Google-backed Apptronik built a 'robot school' — and it's the size of two basketball courts

There’s a warehouse in Austin, Texas, where robots go to school. Not the kind of school where they memorize facts or recognize images. The kind where they learn to pick up a box and put it on a conveyor belt, over and over, until they get it right.

Apptronik Apollo humanoid robot at training facility

The facility belongs to Apptronik, a humanoid robotics startup backed by Google and Mercedes-Benz.
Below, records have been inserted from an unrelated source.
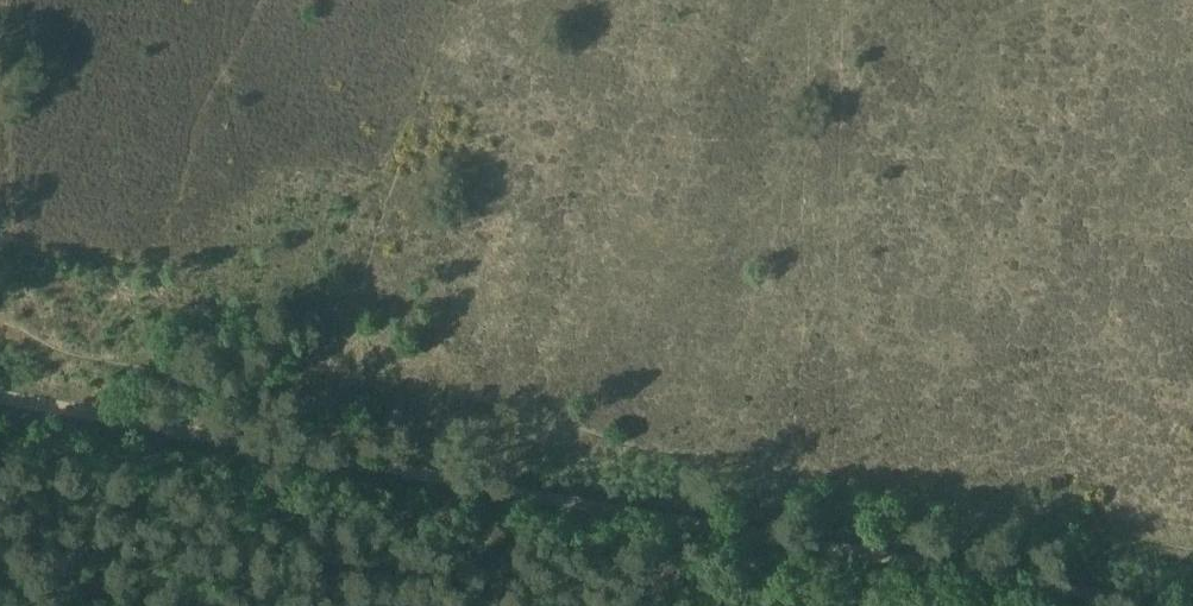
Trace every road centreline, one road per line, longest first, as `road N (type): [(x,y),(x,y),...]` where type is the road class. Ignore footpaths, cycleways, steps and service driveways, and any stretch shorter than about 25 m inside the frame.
road 1 (track): [(0,329),(179,379),(335,368),(818,475),(1192,547)]
road 2 (track): [(0,392),(1164,605)]
road 3 (track): [(12,0),(0,273)]

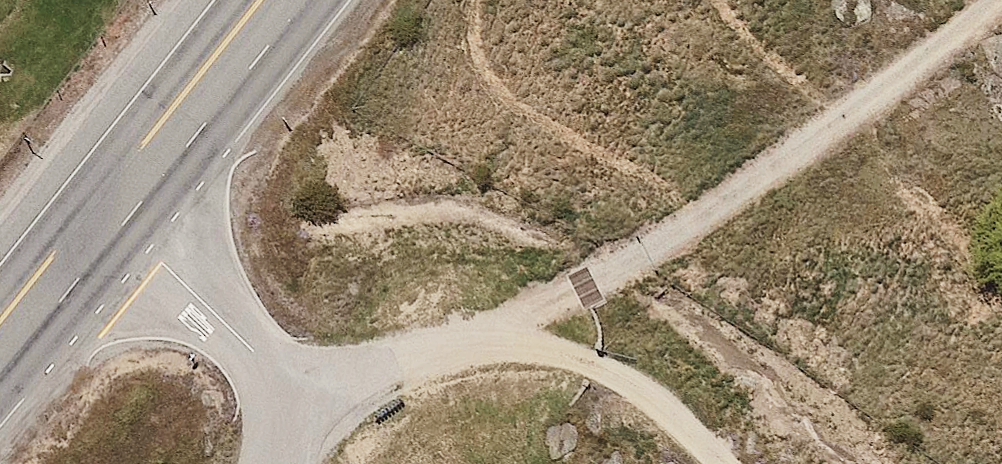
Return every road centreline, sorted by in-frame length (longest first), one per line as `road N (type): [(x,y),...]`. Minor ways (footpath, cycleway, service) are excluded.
road 1 (unclassified): [(269,463),(287,414),(258,367),(161,264),(89,207)]
road 2 (track): [(474,0),(480,70),(515,107),(702,211)]
road 3 (primary): [(257,0),(89,207)]
road 4 (track): [(721,0),(837,115)]
road 5 (primary): [(89,207),(0,316)]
At roughly 9,000 square feet, the company calls it a “robot training park” — a purpose-built space where its Apollo humanoid robots spend their days practicing real-world tasks, mostly under remote human supervision. Workers stand nearby, guiding each movement, while the system logs everything. The data flows back into the AI models that serve as each robot’s brain.

The goal is straightforward but expensive: teach a humanoid robot to function without a human in the loop. That turns out to be much harder than training a chatbot.

“Just as we need factories to build robots, we also need a data factory to produce the training data needed for development,” said Jeff Cardenas, Apptronik’s co-founder and CEO. “This is the robot’s learning playground.”

The training data problem is the central bottleneck in humanoid robotics right now. LLMs train on the entire internet — trillions of words and images scraped from every corner of the web. Humanoid robots don’t have an equivalent dataset. There is no vast archive of robots picking things up, opening doors, or sorting packages. Every real-world interaction has to be generated from scratch, one motion at a time.

Elon Musk is pursuing the same strategy. He’s talked about creating an “Optimus Academy” where Tesla’s humanoid robots run through tasks in a controlled environment, creating a virtuous data loop that improves performance over time.

Apptronik spun out of the University of Texas’ Human-Centered Robotics Lab in 2016, born from research commissioned by DARPA’s robotics challenge — a competition designed to build robots that could operate in disaster zones. The company started by selling components to other robotics firms, but Cardenas said the end goal was always a general-purpose humanoid.

That bet has attracted serious money. Apptronik has raised roughly $1 billion and carries a valuation north of $5.5 billion. Mercedes-Benz already has Apollo robots working in its factories, handling parts sorting and tool organization on the assembly line. Google’s DeepMind is using Apollo as a hardware testbed for Gemini Robotics, its AI model for robotic applications.

The first-generation Apollo debuted in 2023. The second-gen model, currently being tested, packs upgraded batteries, motors, and sensors. It stands about 1.8 meters tall, can lift 55 pounds, and runs for about four hours on a single charge. A third-generation commercial version is still in development — Cardenas isn’t saying when it will ship.

Cardenas sees the humanoid robotics industry moving through three phases: first, prove the technology works; second, prove customers will pay for it; third, scale and turn a profit. The industry, he said, is just now entering phase two.

“Humanoid robots are the personal computer of our era,” he said. “If you buy that comparison, we’re roughly in the early 1980s — word processors and spreadsheets have just arrived.”

The broader industry is shifting from lab demos to early commercial deployments. Figure AI, based in San Jose, is now valued at $39 billion and has humanoids working in logistics warehouses. 1X, headquartered in Palo Alto, plans to deliver more than 10,000 humanoid robots to households starting later this year. Agility Robotics, based in Oregon, is preparing for an IPO and already has its Digit humanoid deployed at nine customer sites, including Amazon, Toyota, and logistics firm GXO.

Apptronik is unusual in developing both bipedal and wheeled versions of Apollo. Cardenas said the bipedal form factor has more long-term potential — it can theoretically replicate any physical task a human can perform — but wheeled robots will scale faster because they’re safer. A bipedal robot has to carry a heavy battery pack high in its torso, uses more energy, and risks tipping over.

The company has set up similar training facilities at partner locations globally and plans to build more. “Our vision is to establish robot training parks around the world,” Cardenas said, “and eventually open them to the public so everyone can see firsthand how the future is being built.”